That’s the question that How
to Fix the Future attempts to answer. Instead of doom mongering from an
armchair, Keen talks to various people throughout this book who have a role to
play in offering a future that’s different from the one Trump, Putin and Big
Tech have dreamed of.
Keen, who I interviewed for VICE a few
years ago, is the enfant
terrible of the world of Silicon Valley – someone who became a
tech-entrepreneur himself before turning to punditry and regularly turning the
guns on the industry that cultivated him. Since his bestselling polemic The Cult of the Amateur in 2007 he’s
been a kind of embedded reporter in the tech industry, offering gloomy
prophecies about the threats to our privacy, creativity, finances and even our
souls from the digital revolution.
How to Fix the Future asks big questions. How can we
avoid the “surveillance capitalism” of Facebook? What about jobs, copyright, privacy?

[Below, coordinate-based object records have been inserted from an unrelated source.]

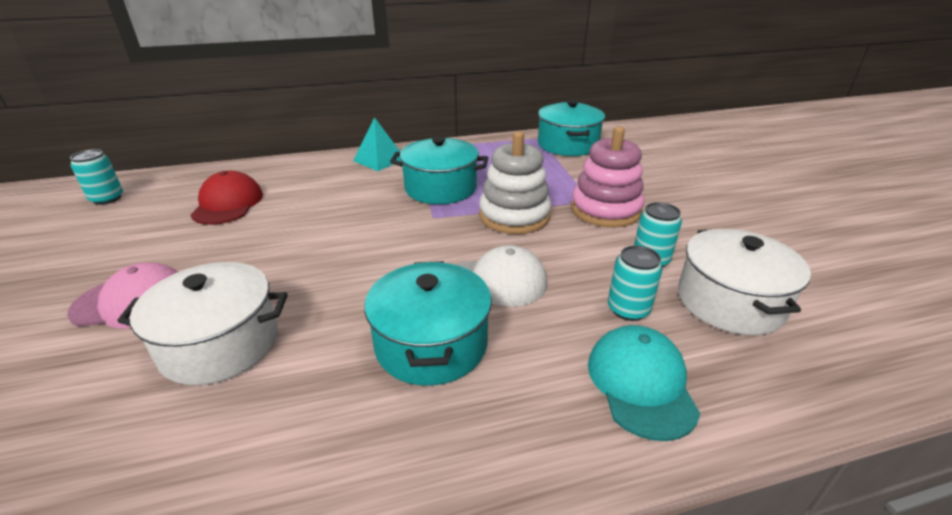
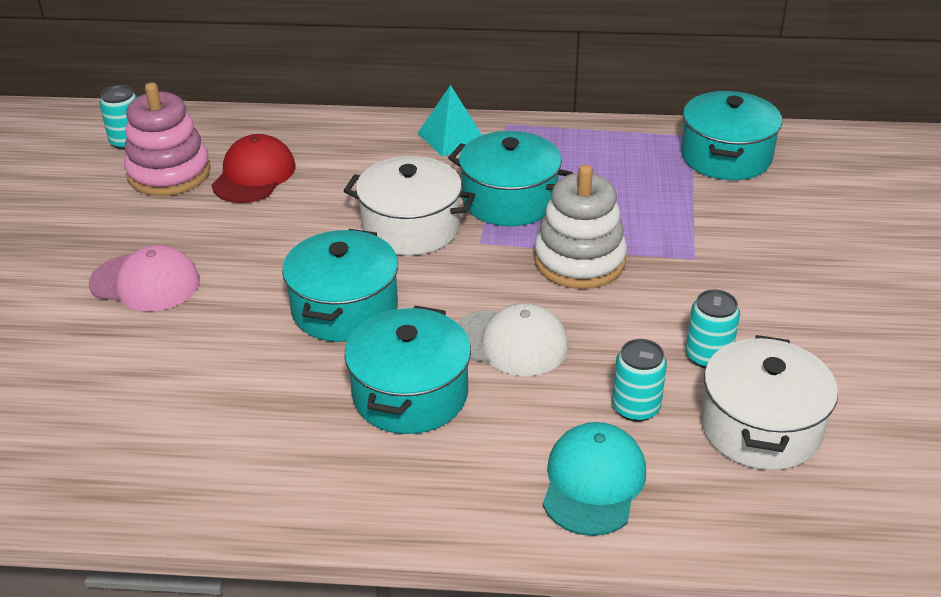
camera: 20 degrees right, 5 degrees up
white pot [117,262,288,385] -> white pot moved to [344,156,475,256]
pink stacking toy [571,126,644,228] -> pink stacking toy moved to [124,82,211,196]
none -> turquoise pot [282,229,398,342]

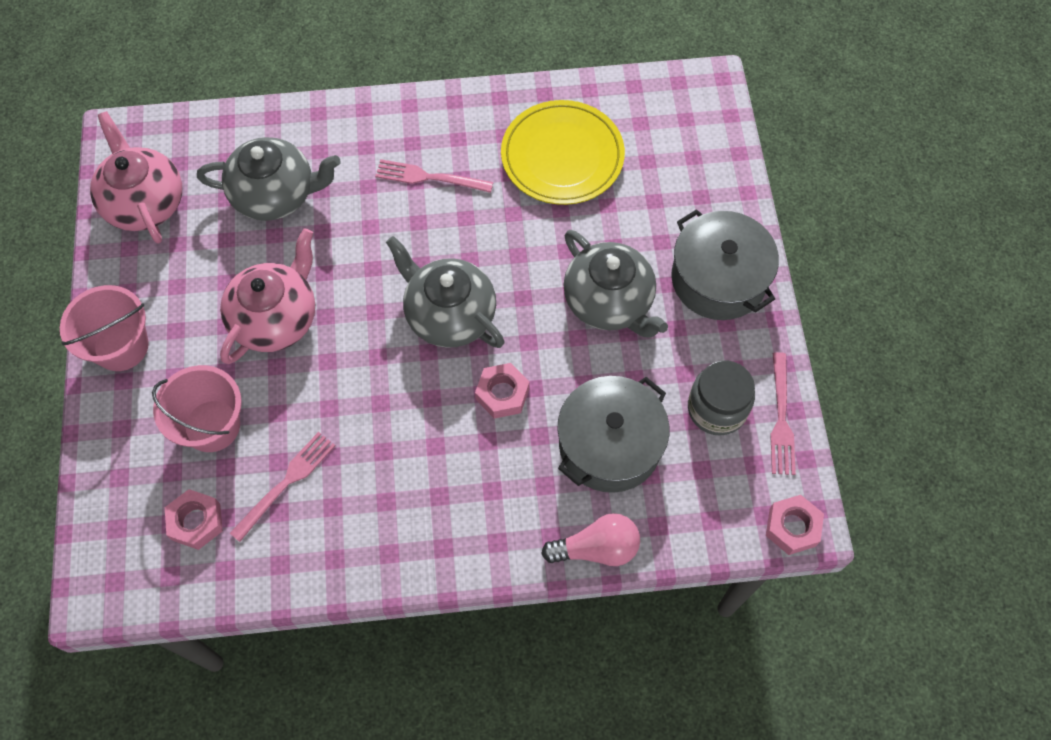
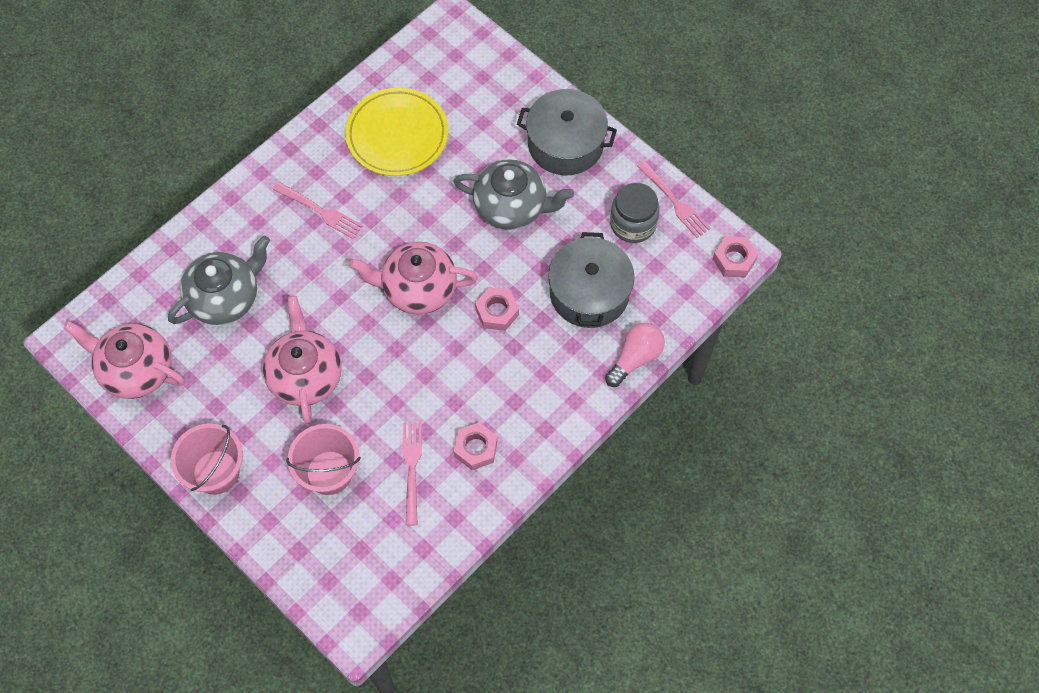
camera: 40 degrees left, 0 degrees up
pink nut [165,489,223,550] -> pink nut moved to [454,422,497,470]
pink fork [375,159,493,193] -> pink fork turned 120 degrees counterclockwise [273,182,363,239]
grey teapot [386,236,504,348] -> pink teapot [349,242,478,315]

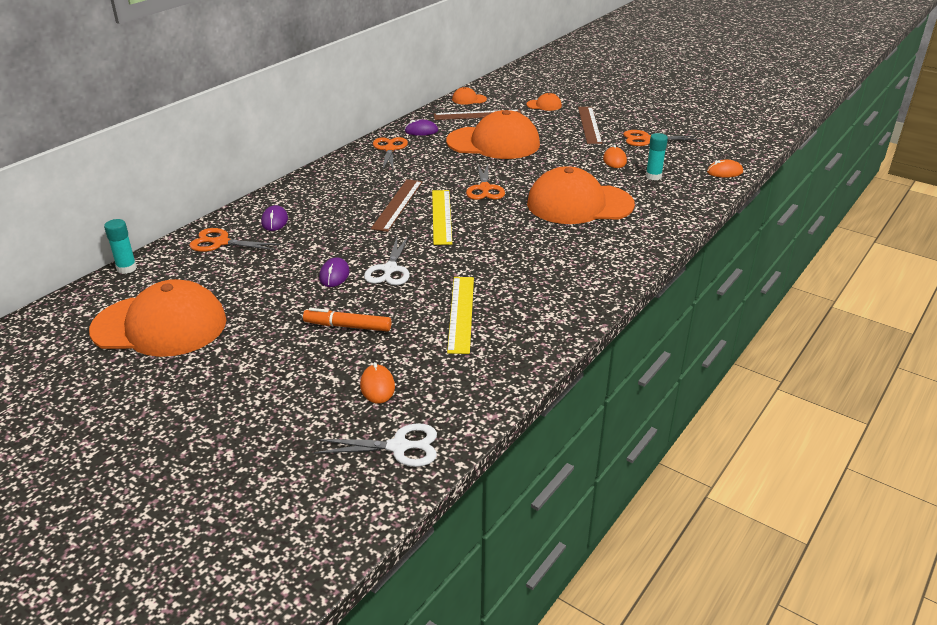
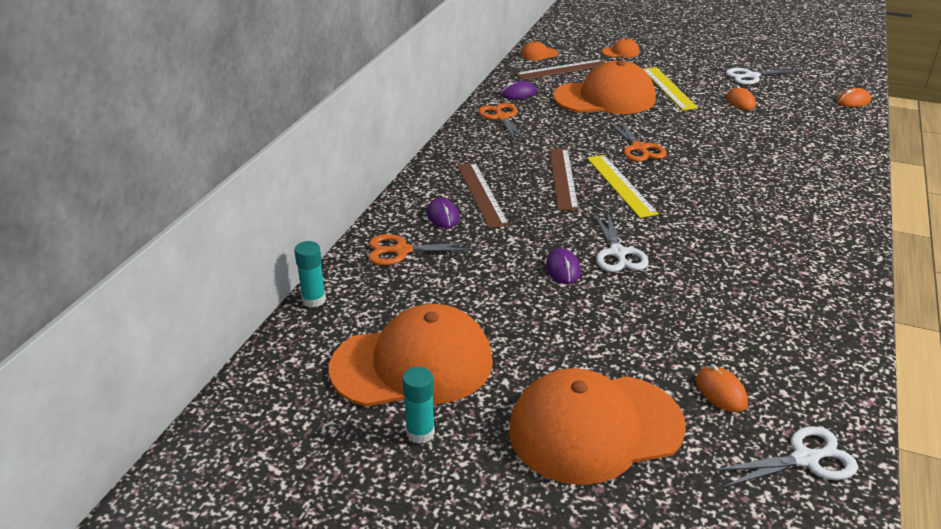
camera: 15 degrees left, 0 degrees up
orange marker [303,308,391,331] -> none
yellow ruler [447,277,474,354] -> yellow ruler moved to [643,67,698,110]
orange cap [527,166,635,224] -> orange cap moved to [509,368,686,485]
brown ruler [578,107,602,144] -> brown ruler moved to [457,163,509,228]
orange scissors [623,130,697,146] -> white scissors [726,68,800,85]
turquoise glue stick [646,133,668,180] -> turquoise glue stick moved to [402,367,435,444]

How will the flexible workers of the twenty first century form a union?
The book forms a series
of interviews interlaced with reflections, and Keen hopes some of them will shed
new light on complex topics.
He talks to movie/music producer Jonathan Taplin about ways to
combat the “sharecrop” profiteering of
the streaming sites, such as a “creative strike” among artists, or the rise of
sites like Patreon, Flattr and Blendle which allow artists to develop
(remunerative) relationships with their consumers. All this is part of a wider
picture of the rise of “platform co-operativism”, such as Uber drivers
unionizing, in one of the first examples of a digital precariat learning from
the lessons of the first industrial age.
In the same spirit Keen
talks to former deputy
Danish prime minister Margrethe Vestager about “productive regulation”, which
sees the state as an important mediator between government and people in the
digital economy. The aim isn’t to stifle the market: it’s actually to increase the chances for innovators to
reach an audience in a less monopolized landscape.
This raises an interesting point. We all know the unregulated Wild
West of the first tech boom was hardly great news for most of those outside Wall
Street. But currently, attempts to oppose regulation of tech (and enforce
taxation) meet a knee-jerk reaction: such proponents are branded as dreamy
socialists and quickly dismissed.
Keen refutes this. In his opinion, as well as that of many of his
interviewees, more regulation and decency in big tech would promote rather than stifle business –
just as in the financial world minimum standards help to build the trust.
The overriding theme is a need for citizen agency in the digital
economy – a new kind of social
contract between the private, public sector and the individual. An emerging
“ethical tech” movement is currently floating start-ups
focused on the creation of jobs for the underprivileged. These include apps to
help ex-cons get work after their release, or to remove bias from hiring
decisions or offer workers legal advice.
And why not? We hear
endlessly about the gig economy threatening jobs, but why don’t we talk more
about how the same tech might also empower people?
It’s easy to sneer at these initiatives. Perhaps they are just
first steps – first drafts for an unknowable future, building blocks to a
better way of doing things. But why should we always assume that life online
should always revolve around brutal profit-hunting and corporate behemoths? Why
should the future belong to Silicon Valley at all, when so many people around
the world – governments, entrepreneurs, artists – are now attempting to
redeploy digital tools to meet communitarian, local and non-profit needs?
Optimistic lines of thought tend to plough into a big wall,
however – the fact of automation. Are there any solutions? In his final
chapters Keen talks to speakers advocating a “universal basic income” – like
social security but without the stigma, for an age when more and more jobs will
be performed by machines. He also talks of the need for moving beyond the “industrial
age school” to a more person-centred education, training creative thinkers for
a “freelance society”.
Personally I have to say that sounds like hipster Hell, but I see
the rationale. How to Fix the Future might
not have firm answers but it does ask important questions. Human progress might
not keep pace with the iPhone. But it’s still due the occasional upgrade.